● Aim 1
From the interview on favela reporting, output the passage that begins at the words "data_labe: What stories" and stops after the words "romanticizing our reality.".
● Aim 2
In the interview on favela reporting, rewrite the paragraph beginning "A talking point in the favela is the issue of housing" as a short list that keeps its main facts.

● Text provided
****

This interview is part of the first episode of the data_labe podcast, #datalábia. In the episode, we discuss the importance of community reporting for the construction of new narratives in/for the favela and periphery, based on the Community Communication Map. To help us in this conversation and to discuss this issue, we spoke with journalist Gizele Martins, a communicator from Rio de Janeiro’s Complexo da Maré favelas for the O Cidadão community newspaper and Revista Vírus.
data_labe: What stories are on the agenda for you? What becomes news in the favela?
Gizele: What storylines should be covered in the favela? For me it’s the defense of being from the favela, and it’s race, which is imposed on the favela because then we can talk about what a favela is, right? For me the story should be about our lives as they are, without [the extremes of] criminalization or romanticizing our reality.
A talking point in the favela is the issue of housing, which is our biggest unsolved problem. The right to housing which was never given to this poor, black, northeastern, indigenous population… Never… from our lands, from our spaces. Another talking point for me is the question of public security, which, principally, in recent years has tortured us a lot, with the invasion of the Pacifying Police Units (UPPs). It’s obvious that the police were always present and persecuting the favela, but in the last 10 years this has worsened considerably.
These for me are the stories that need to be told in the favela. The favela struggle. Culture, education, the denial of the right to life, the lack of any rights. And the appreciation of these, resilient people who build and rebuild their life from day to day without any kind of rights.
data_labe: How does the community newspaper come up with its story ideas? Does the public get involved?

****

● Data segment
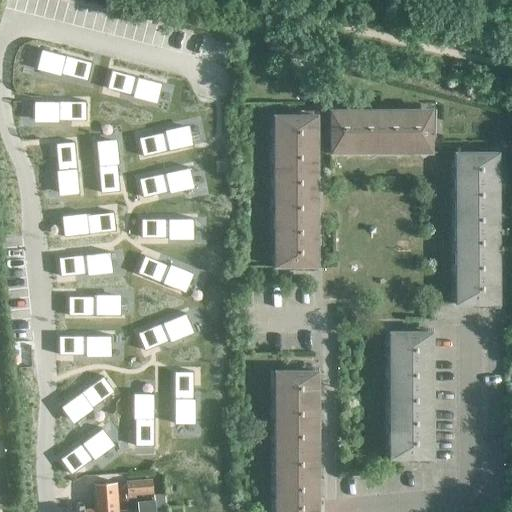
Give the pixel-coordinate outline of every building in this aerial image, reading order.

****

● Output 1
data_labe: What stories are on the agenda for you? What becomes news in the favela?
Gizele: What storylines should be covered in the favela? For me it’s the defense of being from the favela, and it’s race, which is imposed on the favela because then we can talk about what a favela is, right? For me the story should be about our lives as they are, without [the extremes of] criminalization or romanticizing our reality.

● Output 2
- Housing is the favela's biggest unsolved problem. The right to housing was never given to its poor, black, northeastern and indigenous population.
- Public security is another talking point. In recent years the invasion of the Pacifying Police Units (UPPs) has tortured residents.
- Police have always been present and persecuting the favela, but this has worsened considerably in the last 10 years.